[The task]: Determine how many lines in the entries below contain "round", and output that number alone.

Saved data entries:
◇ ◇ ◇ ◇ ◇ ◇ ◇
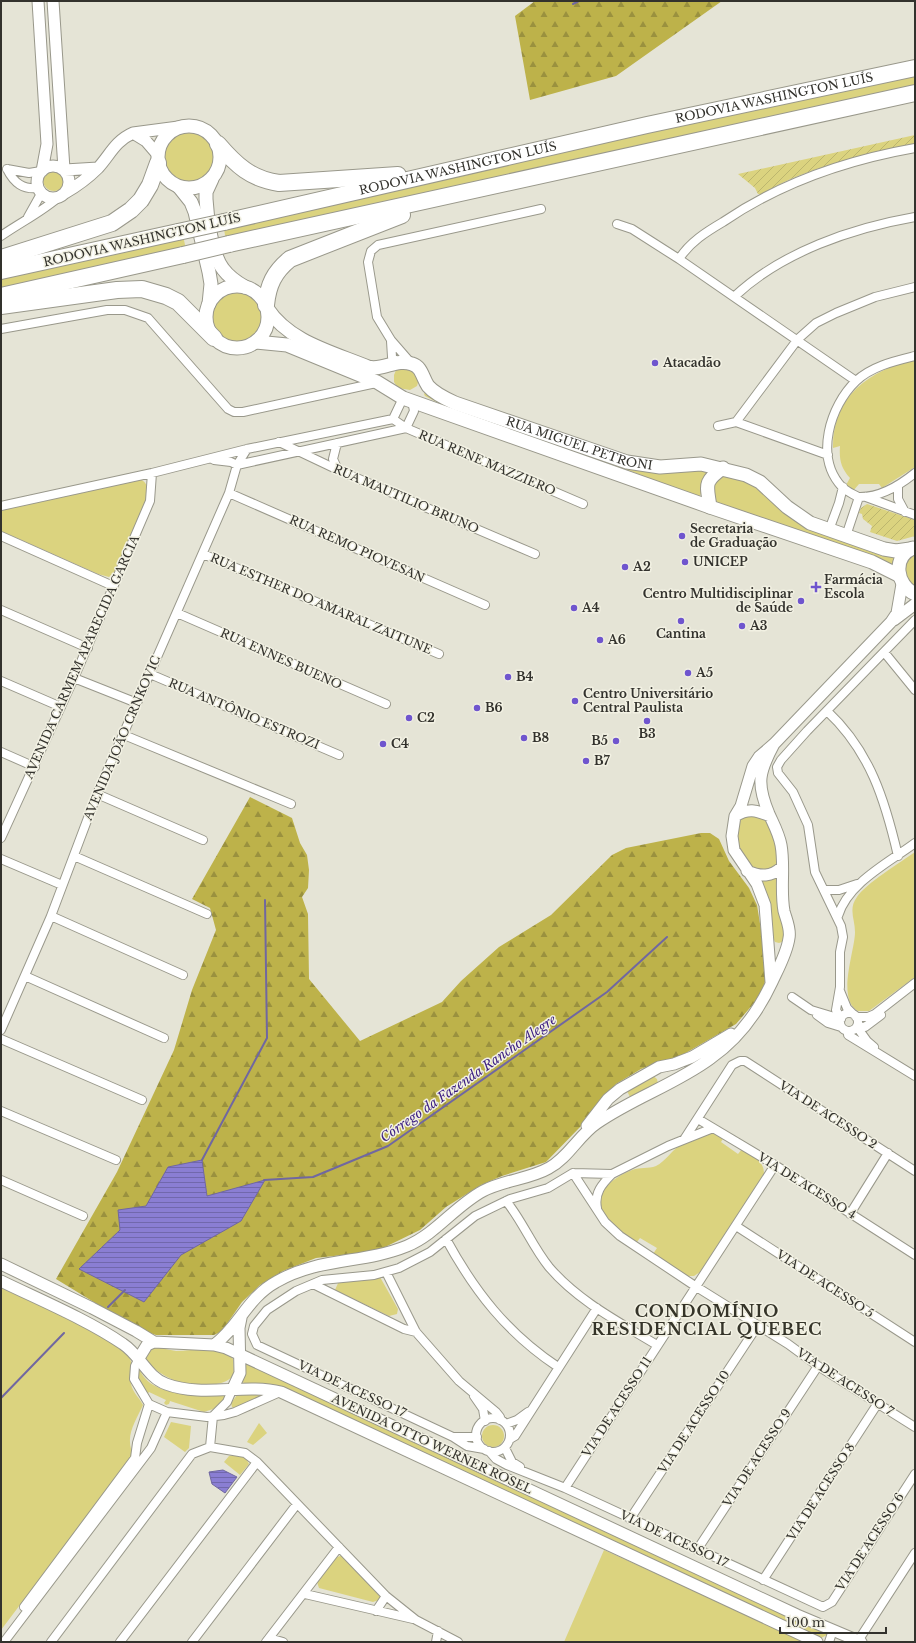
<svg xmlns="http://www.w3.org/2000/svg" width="916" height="1643" font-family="'Libre Baskerville',serif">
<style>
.green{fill:#dbd37f}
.forest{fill:url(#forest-firs)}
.garden{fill:url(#garden-furrows)}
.water{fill:url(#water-rules);stroke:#7067a1}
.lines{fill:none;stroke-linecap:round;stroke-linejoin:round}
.stream{stroke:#7067a1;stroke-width:2}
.minor-casing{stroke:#99988b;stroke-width:10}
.tertiary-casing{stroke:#99988b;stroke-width:13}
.primary-casing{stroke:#99988b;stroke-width:15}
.motorway-casing{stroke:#99988b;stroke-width:18}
.minor{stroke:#fff;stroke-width:8}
.tertiary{stroke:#fff;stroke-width:11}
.primary{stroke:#fff;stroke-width:13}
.motorway{stroke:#fff;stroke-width:16}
.motorway-bridge-casing{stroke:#99988b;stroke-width:18;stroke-linecap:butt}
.motorway-bridge{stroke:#fff;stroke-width:16}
.poi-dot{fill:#6f55ce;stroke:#f2f1e3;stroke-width:1.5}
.labels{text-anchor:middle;stroke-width:3;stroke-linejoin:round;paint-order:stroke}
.street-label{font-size:12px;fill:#33322d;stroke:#f2f1e3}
.poi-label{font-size:12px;font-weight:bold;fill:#33322d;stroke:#f2f1e3;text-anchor:start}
.water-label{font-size:13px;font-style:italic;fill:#3a1d81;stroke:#f2f1e3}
.district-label{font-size:16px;font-weight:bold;letter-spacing:1px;fill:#353429;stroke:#f2f1e3}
</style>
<defs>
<pattern id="forest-firs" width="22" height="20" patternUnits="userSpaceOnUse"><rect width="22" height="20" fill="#bdb24a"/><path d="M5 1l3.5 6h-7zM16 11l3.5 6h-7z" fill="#9a913e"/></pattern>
<pattern id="garden-furrows" width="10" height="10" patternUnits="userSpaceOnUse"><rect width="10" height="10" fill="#dbd37f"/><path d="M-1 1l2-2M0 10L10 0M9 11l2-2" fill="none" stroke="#bcb66e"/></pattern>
<pattern id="water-rules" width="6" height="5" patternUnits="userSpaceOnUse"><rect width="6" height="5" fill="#8a7ed3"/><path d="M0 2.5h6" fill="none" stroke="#7168ac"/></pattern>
</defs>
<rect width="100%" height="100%" fill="#e5e4d6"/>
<path class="green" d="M915,72V90L226,241L224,229Z
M164 157a26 26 0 1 1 52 0a26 26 0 1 1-52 0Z
M43 180a11 11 0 1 1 22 0a11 11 0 1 1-22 0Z
M183,235L186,250L1,291V275Z
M209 317a27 27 0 1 1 54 0a27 27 0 1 1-54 0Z
M915,360V467L882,488L879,484H859L853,491L846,485L850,478C841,468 839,460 840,446L833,448C832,397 869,370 915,360Z
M411,366L419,379L417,386L410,390L398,388L394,382V375L396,370Z
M427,390L604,458L709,468C706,476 702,493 699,498L636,473L454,411L425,396L424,394Z
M722,475L748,482L815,531L837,539L897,554L894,566L714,503V482Z
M137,478C147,481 147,486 149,495L116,570L109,577L98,574L1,531V508Z
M915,553V587C901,579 903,562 915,553Z
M748,814L769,820C775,833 782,856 775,868L758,872C736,855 735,847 740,820Z
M915,852V977L869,1011H858C836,999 855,951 855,932C855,919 848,909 857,897C865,884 901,862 915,852Z
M778,874L787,936L785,941L779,943L775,942L773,938L758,879Z
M652,1075L657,1079L658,1084L630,1097L627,1091Z
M713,1132L724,1137L721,1142L738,1154L742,1149C753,1156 764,1160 764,1174L700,1272L694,1276H687L653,1254L657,1248L640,1238L637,1242H634C626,1235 615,1228 608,1220C589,1195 610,1179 632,1170C640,1167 648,1169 656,1166C666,1161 670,1152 679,1146C688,1140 702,1136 713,1132Z
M380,1277L398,1309L397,1314L389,1316L335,1290L339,1281Z
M1,1288C28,1301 115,1336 129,1357C134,1365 130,1375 131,1384C133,1393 139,1397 143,1405C138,1416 129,1430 130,1442C130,1448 133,1452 131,1458L1,1630Z
M155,1346C162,1348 169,1350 176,1351C194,1351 219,1343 233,1359L234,1374C226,1389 190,1386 176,1381C165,1377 154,1369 145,1361L144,1352Z
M246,1361L827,1633V1635L821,1638L280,1387L244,1383L242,1382Z
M139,1368C150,1399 201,1395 227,1392L226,1397L216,1408L204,1412L170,1401L169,1404L166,1405L164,1403L166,1400L149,1392L147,1395L136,1378Z
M264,1394L249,1403L234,1408L232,1407L231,1403L237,1395Z
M171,1422L191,1426L189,1448L185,1452L164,1437Z
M259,1423L267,1433L253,1445L247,1442Z
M482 1436a11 11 0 1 1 22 0a11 11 0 1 1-22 0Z
M236,1455L246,1458L249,1464L240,1475L224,1462L229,1456Z
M604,1550L809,1642H564Z
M340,1556H343L381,1596L379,1600L373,1602L319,1588L317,1582L335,1558Z"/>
<path class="forest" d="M535,1H722L616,76L530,100L515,16Z
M250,797L292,818L300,843L307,855L309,870L308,888L302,897L308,914L309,979L360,1041L442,1002L461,981L499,947L551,915L612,855L626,848L701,833H710L719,839L729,861L749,888L757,905L762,936L766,979L762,990L755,1002L736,1024L670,1062L657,1063L641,1069L616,1084L582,1125L546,1162L502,1176L481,1185L446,1207L420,1230L383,1248L369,1252L316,1258L283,1271L260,1285L242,1302L222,1331L214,1335H156L138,1329L56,1279L117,1172L174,1050L192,990L216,930L210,908L192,899Z"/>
<path class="garden" d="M915,135V144C863,156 808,166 762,194H758L755,188L738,174Z
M867,504L915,520V536L897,541L870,532L872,526L863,519L862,514L859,513L861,508Z"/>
<path class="water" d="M202,1160L207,1196L265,1180L241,1221L181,1255L144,1302L79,1269L120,1230L118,1210L146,1206L168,1167Z
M223,1470L237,1477L225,1493L212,1484L209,1472Z"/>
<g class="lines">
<path class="stream" d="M573,4L579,1
M202,1160L267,1038L265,900
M264,1180L313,1177L388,1146L607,992L667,937
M108,1307L125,1290
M1,1398L64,1333"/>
<g class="minor-casing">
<path id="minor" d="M7,169C14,183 23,190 39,188
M7,169L29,173L41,171
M28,217L42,192
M617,224L632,229L679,259L856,381
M1,236C21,222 42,212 60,196
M679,259C690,242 706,232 723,222C780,183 847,160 915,148
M735,296C782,252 852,228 915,217
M1,329L107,310H125L148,318L228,409L234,412H243L376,383
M391,341L392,357L398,363
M915,356C895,361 872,366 856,381C830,406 814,457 842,487C846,491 853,494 858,497C879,498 899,486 915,473
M411,363L391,340L377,317L368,262L371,251L378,245L541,209
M393,419L406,428L583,504
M393,419L403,398
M736,422L798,339L816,323L836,313L875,297L915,287
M718,426L736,422L828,455
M279,442L338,470L535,554
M337,443L333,459L338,470
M214,460L231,462L237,465L406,428L414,411L412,400
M898,486V499L905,512
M229,493L485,605
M866,497L915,515
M1,506L152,473L247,449L393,419
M829,530L839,503L843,487
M1,536L113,586
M846,536L859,497
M203,554L439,654
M1,610L88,648
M177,613L386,704
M884,652L915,690
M150,674L339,755
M74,678L137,703
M1,681L61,707
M827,711C870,751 885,800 898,856
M124,735L291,804
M1,752L35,767
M97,794L203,840
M1,838L74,678L150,501L152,473
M74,856L207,914
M1,859L62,885
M825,890H839L857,884
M51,916L183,975
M838,916C848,883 888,863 915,843
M25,976L164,1038
M840,991L847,1008L853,1014
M792,997L811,1010L841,1019
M840 1022a9 9 0 1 1 18 0a9 9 0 1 1-18 0Z
M817,1015L828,1023L841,1027
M856,1017H868L875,1014L915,983
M841,1019L836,1010L840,987V952L843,937L841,926L815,872L808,825L793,792L778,773L777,767L781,760L807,731L915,620
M857,1026L865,1027L881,1015
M857,1027L867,1041L874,1047
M1,1030L51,916L97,794L229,493L237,465L247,449
M848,1031V1035L915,1076
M1,1039L142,1100
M1,1111L116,1160
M698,1119L775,1165L915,1255
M685,1138L732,1065L740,1061H745L915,1171
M573,1173L605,1222L620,1236L695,1286L788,1344L818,1366L915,1427
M1,1180L83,1216
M506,1201C522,1220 532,1246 549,1267C578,1301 619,1322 657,1345
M597,1208C594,1193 602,1184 612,1174
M850,1214L888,1153
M736,1226L915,1342
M446,1239C475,1292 507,1333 558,1367
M386,1272L416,1332L459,1381L496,1412L500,1417V1420
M313,1284L404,1329L416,1332
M139,1358L135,1366L134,1379L149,1404L167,1412L207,1417L224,1415L235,1412L280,1392
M474,1396L483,1409L485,1421
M476 1435a17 17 0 1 1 34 0a17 17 0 1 1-34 0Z
M506,1424L517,1420L528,1412
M454,1437H477
M510,1439L515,1436L597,1308
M210,1447L213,1416L227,1402L233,1388
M505,1448L512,1462L520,1467
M484,1449L467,1446L453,1437L257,1345L252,1334L254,1326L267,1310L296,1291L322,1280L374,1275L399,1268L430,1252L475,1216L510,1199L548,1188L573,1173L612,1174L668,1146L713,1128
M489,1451L496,1459L507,1465L565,1488L823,1607L832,1602L915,1474
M565,1488L775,1165
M630,1519L758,1325
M697,1550L818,1366
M763,1580L878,1403
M305,1594L413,1619
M24,1607L135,1458L137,1443L149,1404
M376,1611L386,1596
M269,1638L283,1642
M858,1641L915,1553
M4,1642L151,1448L167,1412
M51,1642L192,1454L210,1447L245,1453L257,1462L386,1596L416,1620L458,1642
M120,1642L257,1462
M192,1642L297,1504
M266,1642L339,1547
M436,1642L438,1631
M829,1642L833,1630"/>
</g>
<g class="tertiary-casing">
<path id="tertiary" d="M38,1L47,144L42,171
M53,1L64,169
M133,133L146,141L158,155
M37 182a16 16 0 1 1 32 0a16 16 0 1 1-32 0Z
M65,170L98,168
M65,193C77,186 88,178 98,168C110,155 115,141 133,133L186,126
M894,620L915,604
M735,816C748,808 756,810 770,816
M747,871C761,877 771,877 782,867
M771,982L765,905L757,884L734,850L732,836L735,816L741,806L753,766L759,757L774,744L891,622L897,613L902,584
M587,1126L608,1099L620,1089L659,1067L674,1064L692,1057L731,1034
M1,1264L92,1308L136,1331L154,1342L214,1345L226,1348L797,1615L861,1642
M1,1281C40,1300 88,1320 123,1344C140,1355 147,1377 166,1384C203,1398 244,1383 281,1392L817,1642
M214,1345C239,1327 247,1298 276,1282C319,1257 363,1264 407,1246C436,1234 455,1206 483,1191C504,1180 530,1179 549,1168C568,1158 579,1135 597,1123C633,1098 676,1084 711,1058C738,1039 758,1012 772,982C778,969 787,953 789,938C791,929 786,919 784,911C780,889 785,867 781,845C779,834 774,825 769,814C756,783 759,772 774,744
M139,1358L147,1345L154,1342
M233,1388L240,1373L239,1328L241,1318"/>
</g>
<g class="primary-casing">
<g id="primary">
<circle cx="189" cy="157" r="31"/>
<path d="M212,179L206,192V199C207,218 212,255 223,269C229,277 236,282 245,287"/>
<path d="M179,187L191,202L195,212L209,272L211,284L209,304"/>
<circle cx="237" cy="317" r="31"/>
<path id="s1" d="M267,308C289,342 332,352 368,367C383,371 397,358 412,364C422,367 422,377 428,386C434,393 446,399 455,403L627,462L660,467L701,464L746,475L760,482L787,507L810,523L884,549L896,551L910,549"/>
<path d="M256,342L287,345L377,382L403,398L710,507L872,562L898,575"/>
<path d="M710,507C707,485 703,482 723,468"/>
<path d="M913,548C892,557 896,585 915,594"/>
</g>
</g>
<g class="motorway-casing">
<g id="motorway">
<path d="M218,144C236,165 251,179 279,183L398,175"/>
<path id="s2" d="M224,222L647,125L915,68"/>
<path d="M229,244L915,93"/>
<path d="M1,258L112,223L131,210L141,200L150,185L158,163"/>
<path d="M1,271L178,232"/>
<path d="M1,296L183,255"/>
<path d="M266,305C268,285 274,272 290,259L402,215"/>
<path d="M1,306L117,290L142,289L166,296L178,302L214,338"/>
</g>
</g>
<use href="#minor" class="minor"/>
<use href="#tertiary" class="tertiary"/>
<use href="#primary" class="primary"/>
<use href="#motorway" class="motorway"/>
<g class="motorway-bridge-casing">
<path id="motorway-bridge" d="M178,232L224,222
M183,255L229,244"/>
</g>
<use href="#motorway-bridge" class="motorway-bridge"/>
</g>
<g class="poi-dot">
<circle cx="655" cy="363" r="4"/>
<circle cx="682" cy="536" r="4"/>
<circle cx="685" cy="562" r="4"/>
<circle cx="625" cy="567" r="4"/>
<path d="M814 581h4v4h4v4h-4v4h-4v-4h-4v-4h4z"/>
<circle cx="801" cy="601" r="4"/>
<circle cx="574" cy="608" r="4"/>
<circle cx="681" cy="621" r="4"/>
<circle cx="742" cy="626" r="4"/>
<circle cx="600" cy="640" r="4"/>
<circle cx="688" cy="673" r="4"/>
<circle cx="508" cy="677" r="4"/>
<circle cx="575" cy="701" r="4"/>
<circle cx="477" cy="708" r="4"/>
<circle cx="409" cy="718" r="4"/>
<circle cx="647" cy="721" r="4"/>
<circle cx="524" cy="738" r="4"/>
<circle cx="616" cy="741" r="4"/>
<circle cx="383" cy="744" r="4"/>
<circle cx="586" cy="761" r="4"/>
</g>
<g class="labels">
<g class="street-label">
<text dy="4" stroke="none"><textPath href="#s2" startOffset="564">RODOVIA WASHINGTON LUÍS</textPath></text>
<text dy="4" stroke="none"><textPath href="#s2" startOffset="240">RODOVIA WASHINGTON LUÍS</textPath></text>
<text transform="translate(142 240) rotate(-13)" y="4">RODOVIA WASHINGTON LUÍS</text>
<text dy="4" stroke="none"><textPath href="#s1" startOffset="355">RUA MIGUEL PETRONI</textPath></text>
<text transform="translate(487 463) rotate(23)" y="4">RUA RENE MAZZIERO</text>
<text transform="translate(406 499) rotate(23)" y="4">RUA MAUTILIO BRUNO</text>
<text transform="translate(357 549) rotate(24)" y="4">RUA REMO PIOVESAN</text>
<text transform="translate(321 604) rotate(23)" y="4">RUA ESTHER DO AMARAL ZAITUNE</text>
<text transform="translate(82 657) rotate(-66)" y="4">AVENIDA CARMEM APARECIDA GARCIA</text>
<text transform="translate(281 659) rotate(24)" y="4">RUA ENNES BUENO</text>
<text transform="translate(244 714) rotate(23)" y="4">RUA ANTÔNIO ESTROZI</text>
<text transform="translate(122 738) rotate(-67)" y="4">AVENIDA JOÃO CRNKOVIC</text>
<text transform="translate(828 1115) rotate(33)" y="4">VIA DE ACESSO 2</text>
<text transform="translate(807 1186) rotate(32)" y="4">VIA DE ACESSO 4</text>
<text transform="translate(825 1284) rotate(33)" y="4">VIA DE ACESSO 5</text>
<text transform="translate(845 1382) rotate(33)" y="4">VIA DE ACESSO 7</text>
<text transform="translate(352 1389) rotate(25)" y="4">VIA DE ACESSO 17</text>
<text transform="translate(617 1407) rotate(-57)" y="4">VIA DE ACESSO 11</text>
<text transform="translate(694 1422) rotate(-57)" y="4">VIA DE ACESSO 10</text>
<text transform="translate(432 1444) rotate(25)" y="4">AVENIDA OTTO WERNER ROSEL</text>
<text transform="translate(757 1458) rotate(-57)" y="4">VIA DE ACESSO 9</text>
<text transform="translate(821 1492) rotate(-57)" y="4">VIA DE ACESSO 8</text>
<text transform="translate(674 1539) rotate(25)" y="4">VIA DE ACESSO 17</text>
<text transform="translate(870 1542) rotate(-57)" y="4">VIA DE ACESSO 6</text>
</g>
<g class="poi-label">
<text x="663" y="367">Atacadão</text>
<text x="690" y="533">Secretaria<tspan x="690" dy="14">de Graduação</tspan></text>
<text x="693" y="566">UNICEP</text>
<text x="633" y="571">A2</text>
<text x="824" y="584">Farmácia<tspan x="824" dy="14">Escola</tspan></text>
<text x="793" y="598" text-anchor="end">Centro Multidisciplinar<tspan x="793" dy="14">de Saúde</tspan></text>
<text x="582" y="612">A4</text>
<text x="750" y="630">A3</text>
<text x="681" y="638" text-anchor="middle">Cantina</text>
<text x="608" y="644">A6</text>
<text x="696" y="677">A5</text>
<text x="516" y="681">B4</text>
<text x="583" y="698">Centro Universitário<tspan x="583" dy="14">Central Paulista</tspan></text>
<text x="485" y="712">B6</text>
<text x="417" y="722">C2</text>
<text x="647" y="738" text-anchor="middle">B3</text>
<text x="532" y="742">B8</text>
<text x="608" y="745" text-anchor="end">B5</text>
<text x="391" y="748">C4</text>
<text x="594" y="765">B7</text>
</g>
<g class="water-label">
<text transform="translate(468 1078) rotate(-35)" y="5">Córrego da Fazenda Rancho Alegre</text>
</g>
<g class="district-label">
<text x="707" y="1317">CONDOMÍNIO<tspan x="707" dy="18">RESIDENCIAL QUEBEC</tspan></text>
</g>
</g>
<rect width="916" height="1643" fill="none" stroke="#33322d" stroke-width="4"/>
<path d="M780 1627v6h106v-6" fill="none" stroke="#33322d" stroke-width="2"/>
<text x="786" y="1627" font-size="12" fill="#33322d" stroke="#f2f1e3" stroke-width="3" paint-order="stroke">100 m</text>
</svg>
◇ ◇ ◇ ◇ ◇ ◇ ◇
[Exercise result]: 2